4コマ漫画を原作としたアニメーション映画『100日間生きたワニ』は7月9日から上映されている。監督・脚本は、異例のヒットとなった映画『カメラを止めるな!』の上田慎一郎さんとアニメーション監督のふくだみゆきさん夫妻。
主人公ワニの100日間の日常と、ワニが死んでから100日後の仲間たちの姿を描いたオリジナルストーリーで、公式ウェブサイトには「こんな時代だからこそ、大切なものを見つめ直し、前を向いて進んでいくあなたに贈ります」というメッセージが添えられている。
ところが、映画レビューサイトでの荒らし行為が報告されているほか、東京・新宿の映画館「新宿バルト9」のオンライン予約システムの座席選択画面上で「100 ワニ」「100 ウニ」などの文字を作る「いたずら」が発生するなど、中身以外のところで話題を呼んでいる。
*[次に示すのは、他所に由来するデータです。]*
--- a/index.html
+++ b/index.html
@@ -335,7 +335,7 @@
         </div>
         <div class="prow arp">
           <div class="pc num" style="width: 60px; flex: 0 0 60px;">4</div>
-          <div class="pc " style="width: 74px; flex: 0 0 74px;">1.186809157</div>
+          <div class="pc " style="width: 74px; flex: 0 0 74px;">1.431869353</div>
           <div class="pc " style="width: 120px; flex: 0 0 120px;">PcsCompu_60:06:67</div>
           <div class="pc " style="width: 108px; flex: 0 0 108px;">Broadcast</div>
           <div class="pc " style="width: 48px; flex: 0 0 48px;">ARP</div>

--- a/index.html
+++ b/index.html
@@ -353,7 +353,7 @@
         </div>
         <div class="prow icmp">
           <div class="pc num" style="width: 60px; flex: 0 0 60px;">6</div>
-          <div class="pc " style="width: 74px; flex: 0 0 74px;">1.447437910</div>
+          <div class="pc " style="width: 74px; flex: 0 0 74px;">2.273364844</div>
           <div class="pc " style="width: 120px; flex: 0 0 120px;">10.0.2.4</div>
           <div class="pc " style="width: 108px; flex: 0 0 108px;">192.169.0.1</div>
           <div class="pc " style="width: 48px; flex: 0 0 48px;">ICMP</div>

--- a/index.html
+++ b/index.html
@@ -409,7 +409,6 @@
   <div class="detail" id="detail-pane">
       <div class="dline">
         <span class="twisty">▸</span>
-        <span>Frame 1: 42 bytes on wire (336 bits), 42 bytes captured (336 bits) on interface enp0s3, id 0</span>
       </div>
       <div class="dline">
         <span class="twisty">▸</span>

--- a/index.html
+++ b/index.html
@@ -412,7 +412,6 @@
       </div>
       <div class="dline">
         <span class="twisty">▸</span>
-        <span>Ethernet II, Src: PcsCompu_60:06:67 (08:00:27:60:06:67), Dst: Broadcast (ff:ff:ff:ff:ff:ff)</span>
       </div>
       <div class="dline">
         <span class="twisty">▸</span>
公開から約1週間後の週末、弁護士ドットコムニュースの記者が、新宿バルト9の予約システムをのぞいてみたところ、上記のような「いたずら」の痕跡は一つも確認できなかった。1日1回の上映で、コロナ関連で半減された約40席はほぼ満席となっている。
本当は『竜とそばかすの姫』が見たかったが、せっかくなので鑑賞することに。
当日1時間前でも問題なく、ばっちり予約することができた。約63分のアニメーションで1900円はいささか高い気もしたが(あとで経費精算しよう)、はたして劇場版『100ワニ』は、脚本・演出・音楽ともにきれいにまとまった良作だった。
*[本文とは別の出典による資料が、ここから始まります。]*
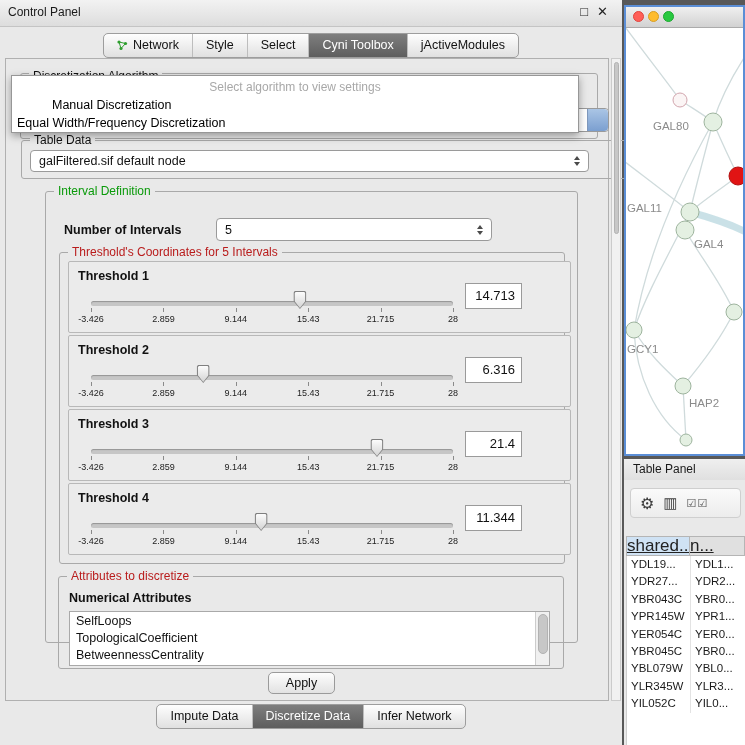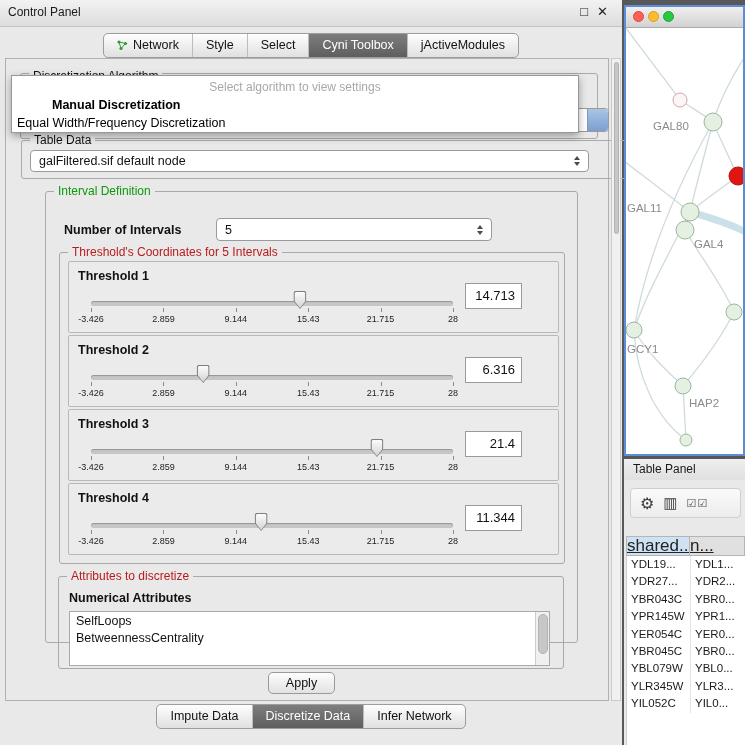--- a/index.html
+++ b/index.html
@@ -44,7 +44,7 @@
   .popup{position:absolute;left:5px;top:16px;width:568px;height:58px;background:#fff;border:1px solid #979797;box-shadow:0 3px 8px rgba(0,0,0,0.35);z-index:30;box-sizing:border-box;padding-top:2px;}
   .popup-placeholder{height:18px;line-height:18px;text-align:center;font-size:12px;color:#a8a8a8;}
   .popup-item{height:18px;line-height:18px;font-size:12.5px;padding-left:5px;color:#000;}
-  .popup-item.bold{font-weight:bold;padding-left:40px;}
+  .popup-item.bold{font-weight:normal;padding-left:40px;}
 
   
   .table-data-group{left:15px;top:81px;width:677px;height:39px;}

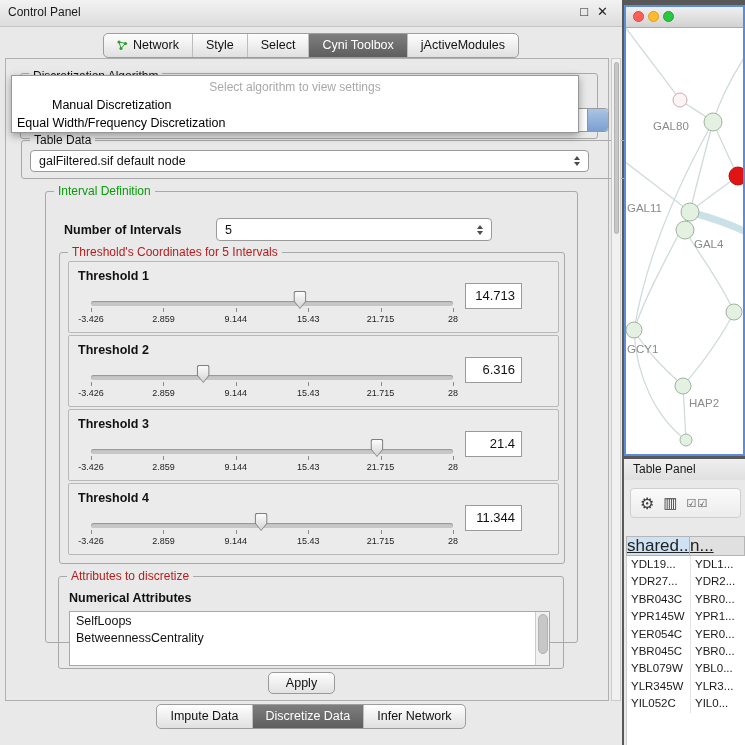--- a/index.html
+++ b/index.html
@@ -57,7 +57,7 @@
 
   .thresholds-group{left:13px;top:60px;width:506px;height:312px;}
 
-  .threshold-block{position:absolute;left:8px;width:489px;height:70px;border:1px solid #b8b8b8;border-radius:2px;background:#ebebeb;}
+  .threshold-block{position:absolute;left:8px;width:489px;height:70px;border:1px solid #b8b8b8;border-radius:2px;background:#ebebeb;padding-left:12px;}
   .t-label{position:absolute;left:9px;top:7px;font-size:12.5px;font-weight:bold;color:#111;}
   .slider{position:absolute;left:22px;top:26px;width:362px;height:42px;}
   .track{position:absolute;left:0;right:0;top:13px;height:5px;background:#c6c6c6;border-radius:3px;box-shadow:inset 0 1px 1px rgba(0,0,0,0.25);}

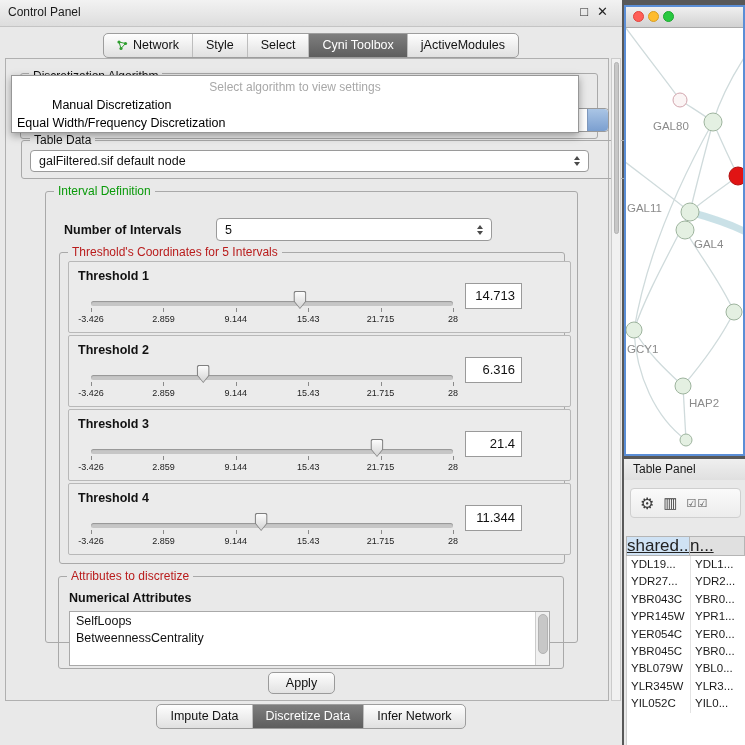--- a/index.html
+++ b/index.html
@@ -289,6 +289,7 @@
         <span class="attr-title">Numerical Attributes</span>
         <div class="attr-list" id="attr-list">
           <div class="attr-item">SelfLoops</div>
+            <div class="attr-item">TopologicalCoefficient</div>
             <div class="attr-item">BetweennessCentrality</div>
             <div class="attr-scroll">
               <div class="sb-thumb"></div>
上映後、会場をあとにする観客の中には、「ヤバい」と目頭をおさえたり、涙をぬぐう人もいた。あくまで印象だが、若い女性グループが多かったように思われる。個人的には、ワニたち登場人物が、靴を履いていないのが気になってしかたなかった。
ネット上で、いったん「おもちゃ」にされてしまうと、どんなに良いものであっても、その価値が傷つけられてしまうことがある。コロナ禍のオリンピックを控える中、『100ワニ』は、われわれが失ったものを見つけるきっかけになる・・・かもしれない。
なお、新宿バルト9は、オンライン予約システム上で迷惑行為をしないよう注意喚起をおこなっている。さらに、警察への届け出を警告するなど、悪質な迷惑行為に対しては厳しく臨む姿勢も示している。
こうした「いたずら」は、まさに靴を脱がずに土足で他人の家に上がり込むようなものだ。弁護士によると、偽計業務妨害罪にあたるおそれもあるので、厳に慎しんでほしい。そして、批判するならば、まずは鑑賞してからにすべきだろう。